Sguardo di Emanuele Caprioli

Altre voci, altre stanze
Arrivato da circa un’ora presso Dolomiti Contemporanee a Borca, mi hanno appena raccontato cos’è la Colonia dell’ex Villaggio Eni. Architettura persa nel paesaggio, entro e mi perdo nel paesaggio architettonico. Qui c’è freddo e buio. Lunghi e larghi corridoi serpentini, come i tornanti di montagna mi trasportano verso l’esplorazione. Tanti piccoli scorci quadrati tappezzano le pareti, mi ricordano il De Stijl e Danny di Shining che vaga per il piano dell’Aula Magna.

Questo luogo mi sembra tanti luoghi postumi dormienti: un’ex colonia piena di oggetti e strumenti impolverati e usurati, un luogo dove i lavori degli artisti sembrano immersi in una dimensione atemporale.
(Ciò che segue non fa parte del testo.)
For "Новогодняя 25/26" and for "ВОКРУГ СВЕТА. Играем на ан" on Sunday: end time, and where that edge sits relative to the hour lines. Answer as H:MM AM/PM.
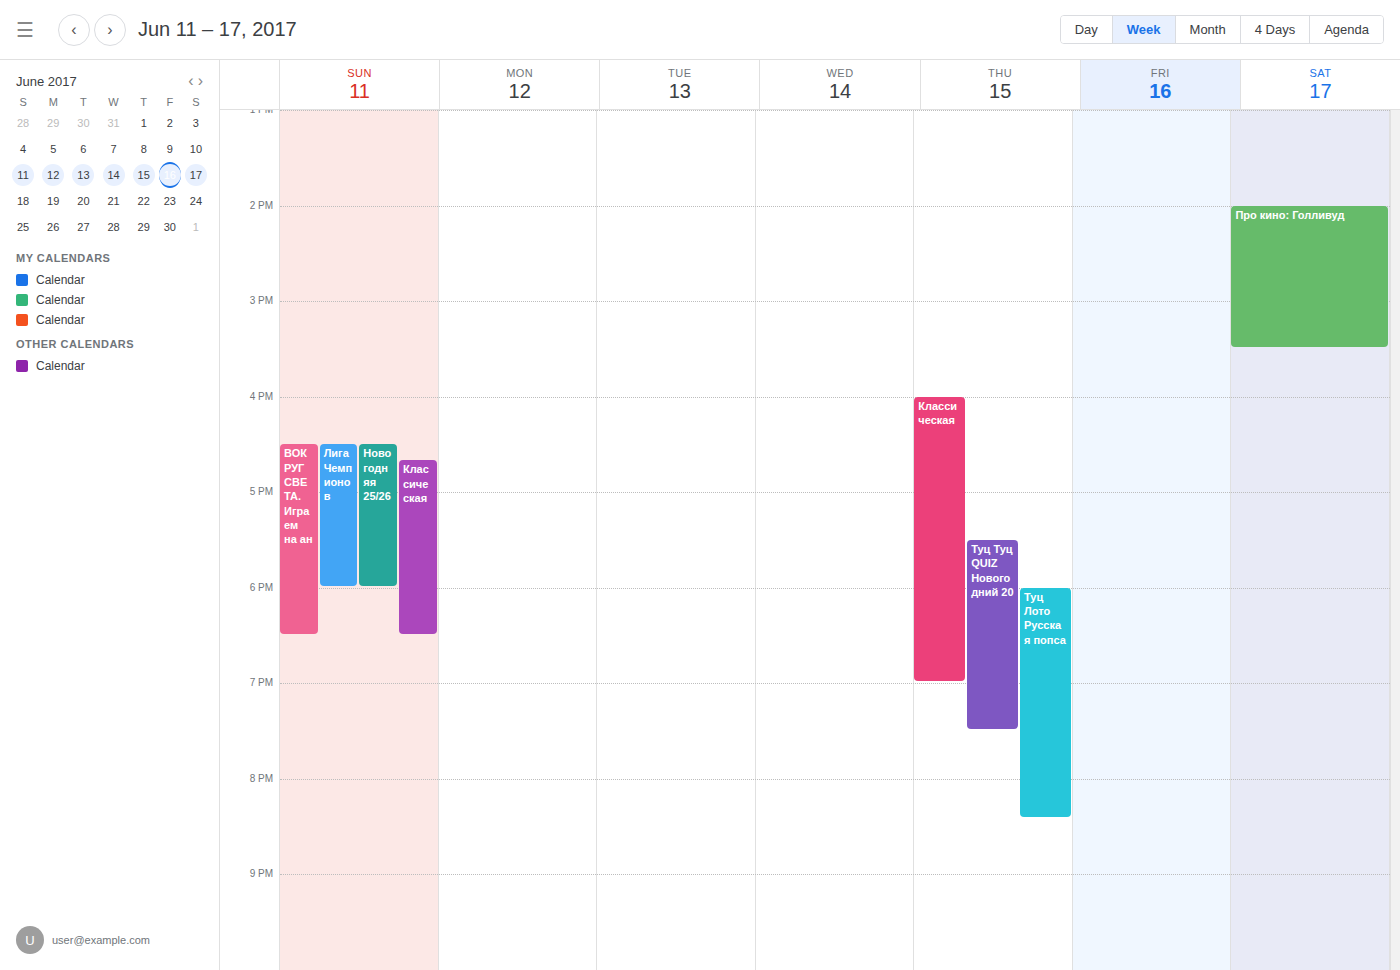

Diversi tempi coesistono in un tempo cairologico.

Ho vagato attraverso gli spazi vasti della Colonia. Mi sento inglobato, parte del luogo. Non ho più l’impressione di essere un esploratore in visita, non ho più l’impressione di vedere una linearità temporale, tipica della relazione con l’oggetto abbandonato. Vorrei interagire con qualcosa, che sia con questa stoffa stampata, con l’architettura, gli utensili, la natura. Vorrei stare un attimo qui come un cervo, non distinguere più i layer temporali, gli utensili da opere d’arte, l’architettura dal paesaggio. Un luogo non abbandonato, ma che vive sempre nel presente, non cristallizzato, pronto ad essere stravolto nelle sue inesauribili relazioni.

Perché il cervo?

Non ho dipinto il cervo per una questione simbolica o per riferirmi alla fauna alpina.

Durente i giorni trascorsi in Dolomiti Contemporanee, l’immagine del cervo si è manifestata in forme diverse. Poco prima di arrivare presso l’ex villaggio Eni vediamo un cartello stradale con effigiato un cervo. Arrivati presso gli uffici di Progettoborca, incontriamo Gianluca che,  nel nugulo d’informazioni, ci racconta di un avvenimento che ha come protagonisti un umano e un cervo. Una breve storia che mi ha evocato la dimensione del mito. Usciti dall’ufficio ci avviamo verso l’ex Colonia, dove per un momento mi sono percepito come un cervo selvatico, vagavo per le stanze senza concepire i layer temporali che racchiude questo luogo, le opere d’arte dagli utensili usurati, l’architettura dal paesaggio. E’ trascorsa neanche mezza giornata che questa figura zoomorfa si è presentata in tre forme diverse: rappresentazione, racconto e “impersonificazione”. Il giorno seguente ho visto per un istante la sagoma di un cervo al secondo piano dell’ex fabbrica F.I.O.C. di Cibiana, che mi ha ricordato un vecchio disegno realizzato quando avevo circa sei anni. La sera, prima di coricarmi, ho iniziato a leggere una delle storie presenti in Storie Pallide, un raccolta illustrata di miti popolari delle Dolomiti reinterpretati da due artisti contemporanei, dove viene evocata la figura del cervo: quest’ultima è sommariamente la presenza intangibile che ho percepito di più nei giorni presso Dolomiti Contemporanee. Ho deciso di evocarla sotto forma di rappresentazione incolore, un’immagine quasi invisibile che inevitabilmente muta in relazione allo spazio in cui viene inserita.